DOCUMENT PASSAGE:
^^^^^^^^

Trade, Power and Pragmatism: the EU-India Reset

07/04/2026
The recent trade agreement marks a cautious strategic alignment in response to China’s rise and America’s retreat from multilateralism
Number: 400
Year: 2026
Author(s): Partha Sen

The recent trade agreement marks a cautious strategic alignment in response to China’s rise and America’s retreat from multilateralism. A commentary by Partha Sen 

trade deal

The Free Trade Agreement (FTA) between India and the European Union (EU) was signed on 27 January 2026. This agreement covers 2 billion people and 25 percent of global GDP. The negotiations on this deal began about 20 years ago and had stalled because of differing positions of the two parties. Then, in 2025, negotiations were jump-started. 

 

Two external factors possibly caused this change of heart and speed. The first was, no doubt, President Trump’s subversion of the rules underpinning the multilateral trading system, with his whimsical tariffs. And the second factor was the inexorable rise of China as the world’s industrial powerhouse, with its geopolitical implications.

^^^^^^^^

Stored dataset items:
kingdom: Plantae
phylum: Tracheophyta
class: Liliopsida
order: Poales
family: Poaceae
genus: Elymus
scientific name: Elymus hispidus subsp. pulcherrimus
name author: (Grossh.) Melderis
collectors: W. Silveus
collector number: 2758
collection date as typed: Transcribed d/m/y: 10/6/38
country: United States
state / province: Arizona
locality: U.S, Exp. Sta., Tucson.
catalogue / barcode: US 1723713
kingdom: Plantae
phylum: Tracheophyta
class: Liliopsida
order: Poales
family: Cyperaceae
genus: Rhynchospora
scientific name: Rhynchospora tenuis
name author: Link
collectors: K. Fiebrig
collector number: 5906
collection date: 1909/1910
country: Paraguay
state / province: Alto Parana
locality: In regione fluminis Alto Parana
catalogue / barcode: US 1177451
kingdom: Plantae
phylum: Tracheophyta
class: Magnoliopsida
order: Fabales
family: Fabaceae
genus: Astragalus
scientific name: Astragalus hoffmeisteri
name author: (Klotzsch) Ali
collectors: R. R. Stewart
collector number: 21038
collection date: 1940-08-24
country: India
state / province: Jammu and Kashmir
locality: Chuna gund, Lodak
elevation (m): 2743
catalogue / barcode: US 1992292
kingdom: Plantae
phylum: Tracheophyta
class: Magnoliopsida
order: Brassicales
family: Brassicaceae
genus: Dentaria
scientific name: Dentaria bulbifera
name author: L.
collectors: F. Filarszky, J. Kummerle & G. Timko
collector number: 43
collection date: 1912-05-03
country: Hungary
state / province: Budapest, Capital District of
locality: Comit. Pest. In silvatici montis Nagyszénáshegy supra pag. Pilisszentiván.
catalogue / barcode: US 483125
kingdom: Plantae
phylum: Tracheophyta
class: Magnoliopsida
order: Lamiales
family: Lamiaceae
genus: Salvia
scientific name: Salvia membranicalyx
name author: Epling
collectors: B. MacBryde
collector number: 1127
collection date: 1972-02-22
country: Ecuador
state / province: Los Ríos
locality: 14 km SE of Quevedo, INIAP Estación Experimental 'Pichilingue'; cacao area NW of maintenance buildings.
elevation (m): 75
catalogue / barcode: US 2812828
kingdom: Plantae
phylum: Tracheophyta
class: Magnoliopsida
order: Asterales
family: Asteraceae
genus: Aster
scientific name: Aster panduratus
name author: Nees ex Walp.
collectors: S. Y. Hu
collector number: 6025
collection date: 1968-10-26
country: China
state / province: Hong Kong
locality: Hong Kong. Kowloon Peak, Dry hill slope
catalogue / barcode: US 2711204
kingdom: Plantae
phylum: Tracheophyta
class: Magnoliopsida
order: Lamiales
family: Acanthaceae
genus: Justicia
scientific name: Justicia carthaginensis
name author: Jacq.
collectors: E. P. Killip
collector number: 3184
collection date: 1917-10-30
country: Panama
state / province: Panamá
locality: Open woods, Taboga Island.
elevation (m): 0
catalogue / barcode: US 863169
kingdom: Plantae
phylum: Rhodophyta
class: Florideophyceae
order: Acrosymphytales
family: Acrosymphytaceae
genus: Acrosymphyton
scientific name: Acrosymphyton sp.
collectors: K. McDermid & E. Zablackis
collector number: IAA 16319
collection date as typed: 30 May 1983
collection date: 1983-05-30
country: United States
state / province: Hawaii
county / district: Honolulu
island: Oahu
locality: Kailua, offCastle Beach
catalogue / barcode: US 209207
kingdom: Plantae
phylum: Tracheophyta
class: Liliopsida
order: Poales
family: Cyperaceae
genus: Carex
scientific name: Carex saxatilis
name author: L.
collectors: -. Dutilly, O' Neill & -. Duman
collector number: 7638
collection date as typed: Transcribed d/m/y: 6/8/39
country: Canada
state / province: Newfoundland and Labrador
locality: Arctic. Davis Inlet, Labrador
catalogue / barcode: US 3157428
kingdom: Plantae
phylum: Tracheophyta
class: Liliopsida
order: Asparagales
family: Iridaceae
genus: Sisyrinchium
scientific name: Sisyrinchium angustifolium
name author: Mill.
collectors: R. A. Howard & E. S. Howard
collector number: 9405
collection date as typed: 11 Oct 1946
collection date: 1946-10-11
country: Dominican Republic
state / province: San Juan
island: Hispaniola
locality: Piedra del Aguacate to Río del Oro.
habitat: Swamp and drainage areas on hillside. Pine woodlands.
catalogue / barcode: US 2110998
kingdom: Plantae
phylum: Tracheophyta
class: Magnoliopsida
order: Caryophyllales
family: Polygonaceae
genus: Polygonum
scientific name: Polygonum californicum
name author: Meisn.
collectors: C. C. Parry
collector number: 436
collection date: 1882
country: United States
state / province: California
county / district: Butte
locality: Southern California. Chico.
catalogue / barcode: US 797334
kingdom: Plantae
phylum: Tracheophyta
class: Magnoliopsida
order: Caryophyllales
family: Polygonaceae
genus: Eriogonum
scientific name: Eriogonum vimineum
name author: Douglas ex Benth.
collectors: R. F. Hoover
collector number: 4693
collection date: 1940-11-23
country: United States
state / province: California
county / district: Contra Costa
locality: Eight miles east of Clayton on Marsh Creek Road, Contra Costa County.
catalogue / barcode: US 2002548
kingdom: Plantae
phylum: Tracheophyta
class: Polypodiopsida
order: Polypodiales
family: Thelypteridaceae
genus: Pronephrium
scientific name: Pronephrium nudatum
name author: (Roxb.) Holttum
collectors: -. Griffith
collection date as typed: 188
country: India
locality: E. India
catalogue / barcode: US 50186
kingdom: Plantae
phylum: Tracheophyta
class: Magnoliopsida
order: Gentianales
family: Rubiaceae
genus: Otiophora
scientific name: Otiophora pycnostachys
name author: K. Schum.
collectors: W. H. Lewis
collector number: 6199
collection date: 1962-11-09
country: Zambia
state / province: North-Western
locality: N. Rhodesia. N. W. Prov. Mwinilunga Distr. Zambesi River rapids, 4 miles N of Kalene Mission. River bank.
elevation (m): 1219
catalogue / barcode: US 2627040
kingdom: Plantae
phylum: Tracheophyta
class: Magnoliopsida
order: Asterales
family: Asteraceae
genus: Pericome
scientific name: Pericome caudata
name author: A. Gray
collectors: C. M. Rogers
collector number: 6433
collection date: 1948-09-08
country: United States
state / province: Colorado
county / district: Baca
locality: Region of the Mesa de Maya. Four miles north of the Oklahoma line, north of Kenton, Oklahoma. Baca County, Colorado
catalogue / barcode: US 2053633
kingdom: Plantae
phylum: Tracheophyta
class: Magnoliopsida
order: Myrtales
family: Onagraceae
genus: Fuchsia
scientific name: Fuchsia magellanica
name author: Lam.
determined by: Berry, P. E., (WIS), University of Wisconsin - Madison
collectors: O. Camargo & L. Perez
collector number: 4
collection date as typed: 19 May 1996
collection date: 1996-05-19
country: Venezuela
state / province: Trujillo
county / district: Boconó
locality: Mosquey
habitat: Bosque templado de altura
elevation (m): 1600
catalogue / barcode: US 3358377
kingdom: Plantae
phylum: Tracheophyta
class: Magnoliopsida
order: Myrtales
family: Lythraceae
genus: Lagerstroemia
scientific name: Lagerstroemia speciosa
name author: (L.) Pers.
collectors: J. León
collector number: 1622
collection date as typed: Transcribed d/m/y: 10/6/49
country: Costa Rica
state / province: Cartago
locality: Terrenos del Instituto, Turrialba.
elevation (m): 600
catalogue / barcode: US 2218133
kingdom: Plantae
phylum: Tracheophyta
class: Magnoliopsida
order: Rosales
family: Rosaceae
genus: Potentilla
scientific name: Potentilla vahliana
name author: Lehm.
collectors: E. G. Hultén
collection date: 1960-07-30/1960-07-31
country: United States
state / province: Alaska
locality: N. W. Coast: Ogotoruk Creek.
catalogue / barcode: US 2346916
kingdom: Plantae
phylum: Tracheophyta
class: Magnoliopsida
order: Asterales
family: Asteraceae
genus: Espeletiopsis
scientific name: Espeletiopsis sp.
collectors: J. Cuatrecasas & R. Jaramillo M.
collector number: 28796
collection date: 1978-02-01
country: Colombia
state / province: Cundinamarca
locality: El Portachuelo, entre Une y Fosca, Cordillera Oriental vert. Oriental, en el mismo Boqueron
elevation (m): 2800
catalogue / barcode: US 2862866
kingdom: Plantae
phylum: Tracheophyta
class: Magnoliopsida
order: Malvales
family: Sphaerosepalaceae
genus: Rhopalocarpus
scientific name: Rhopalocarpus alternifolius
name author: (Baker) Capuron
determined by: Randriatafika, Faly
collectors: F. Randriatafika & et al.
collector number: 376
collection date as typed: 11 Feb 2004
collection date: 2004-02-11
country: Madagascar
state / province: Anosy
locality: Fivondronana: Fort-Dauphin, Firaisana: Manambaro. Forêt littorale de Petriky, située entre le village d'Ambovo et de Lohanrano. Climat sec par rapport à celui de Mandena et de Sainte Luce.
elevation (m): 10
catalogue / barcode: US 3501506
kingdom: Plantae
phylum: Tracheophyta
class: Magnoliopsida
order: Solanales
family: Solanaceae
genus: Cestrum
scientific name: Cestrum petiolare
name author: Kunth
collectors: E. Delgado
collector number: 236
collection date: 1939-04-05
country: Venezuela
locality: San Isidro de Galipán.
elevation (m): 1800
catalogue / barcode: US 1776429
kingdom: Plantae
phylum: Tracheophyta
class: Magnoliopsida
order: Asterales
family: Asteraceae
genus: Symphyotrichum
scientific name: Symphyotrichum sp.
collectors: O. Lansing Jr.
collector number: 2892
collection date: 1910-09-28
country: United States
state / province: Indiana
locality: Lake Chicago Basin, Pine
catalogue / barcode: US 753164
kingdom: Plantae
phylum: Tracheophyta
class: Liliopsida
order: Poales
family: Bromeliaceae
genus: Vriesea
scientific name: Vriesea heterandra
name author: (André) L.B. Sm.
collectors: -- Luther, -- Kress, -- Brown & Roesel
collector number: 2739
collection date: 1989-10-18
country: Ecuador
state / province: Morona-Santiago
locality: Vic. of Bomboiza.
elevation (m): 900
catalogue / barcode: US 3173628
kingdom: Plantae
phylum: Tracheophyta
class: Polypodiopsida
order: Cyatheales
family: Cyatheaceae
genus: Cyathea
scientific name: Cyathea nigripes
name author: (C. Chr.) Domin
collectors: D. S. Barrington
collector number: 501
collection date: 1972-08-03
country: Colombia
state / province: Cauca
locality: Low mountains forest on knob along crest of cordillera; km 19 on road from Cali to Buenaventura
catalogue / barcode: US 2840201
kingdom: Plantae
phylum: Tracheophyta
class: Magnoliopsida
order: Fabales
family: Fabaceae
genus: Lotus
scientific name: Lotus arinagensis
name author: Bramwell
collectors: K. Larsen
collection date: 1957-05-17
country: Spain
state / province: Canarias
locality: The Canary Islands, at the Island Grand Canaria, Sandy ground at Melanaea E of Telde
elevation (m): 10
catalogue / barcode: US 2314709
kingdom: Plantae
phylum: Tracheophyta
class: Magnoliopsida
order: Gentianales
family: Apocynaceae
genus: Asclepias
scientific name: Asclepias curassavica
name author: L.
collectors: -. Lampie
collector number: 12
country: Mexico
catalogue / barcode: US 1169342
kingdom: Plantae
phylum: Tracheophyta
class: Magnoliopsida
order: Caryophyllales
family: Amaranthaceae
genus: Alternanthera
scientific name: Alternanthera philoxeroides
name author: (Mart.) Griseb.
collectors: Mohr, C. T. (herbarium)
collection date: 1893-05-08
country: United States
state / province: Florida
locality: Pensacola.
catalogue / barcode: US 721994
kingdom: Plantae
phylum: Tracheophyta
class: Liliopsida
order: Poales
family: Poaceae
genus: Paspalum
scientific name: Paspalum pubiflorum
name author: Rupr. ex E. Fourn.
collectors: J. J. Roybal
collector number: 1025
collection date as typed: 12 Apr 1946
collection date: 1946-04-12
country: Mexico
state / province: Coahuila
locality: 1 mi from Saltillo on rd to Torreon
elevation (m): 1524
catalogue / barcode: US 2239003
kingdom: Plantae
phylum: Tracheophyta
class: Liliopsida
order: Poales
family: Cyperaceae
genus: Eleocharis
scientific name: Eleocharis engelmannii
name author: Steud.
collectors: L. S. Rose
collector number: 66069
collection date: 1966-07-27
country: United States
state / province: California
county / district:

^^^^^^^^

SHORT EXERCISE:
Write the next part of the commentary on the EU-India trade agreement, continuing from its last sentence. The data has nothing to do with this.

THE RESPONSE:
In addition to these, there are the usual gains that an FTA will bring for both parties. For instance, India’s bound MFN (Most Favored Nation) tariff rates are very high—the average is above 50 percent for all products. 

 

The EU's average bound MFN rates are around 5 percent. In recent times, India has embarked on signing a slew of FTAs. The lowered tariff rates applicable to the signatories causes trade diversion from the non-signatories. 

 

This has happened, for instance, with automotive components, following India signing FTAs with Korea and Japan. Of course, it must also be remembered that high tariff rates do not always provide protection—notice the huge trade deficits that have accompanied India’s real appreciation in this century. 

 

Both the EU and the Indian economies are in the doldrums. India's GNP is USD 4 trillion, and the EU’s is USD 22 trillion. Notwithstanding the size of its economy, India needs a big push to achieve structural transformation. 

 

About 45 percent of India's labour force is employed in agriculture, producing about 18 percent of its GDP. The share of industry in the labour force (around 15 percent) has been constant for about two decades. 

 

The one recent success story for India was its software exports. Here AI is expected to make a big (negative) dent. In this bleak context, the free trade agreement is a welcome step forward, even though it may not be adequate (no single FTA can be), given the magnitude of the problem that India faces. 

 

The EU’s economy also needs support. It has fallen behind in the technological race. As highlighted in the Draghi Report, a large part of its industry has lost its competitive edge. As an example, recall the imminent threat posed to the EV manufacturers from Chinese imports.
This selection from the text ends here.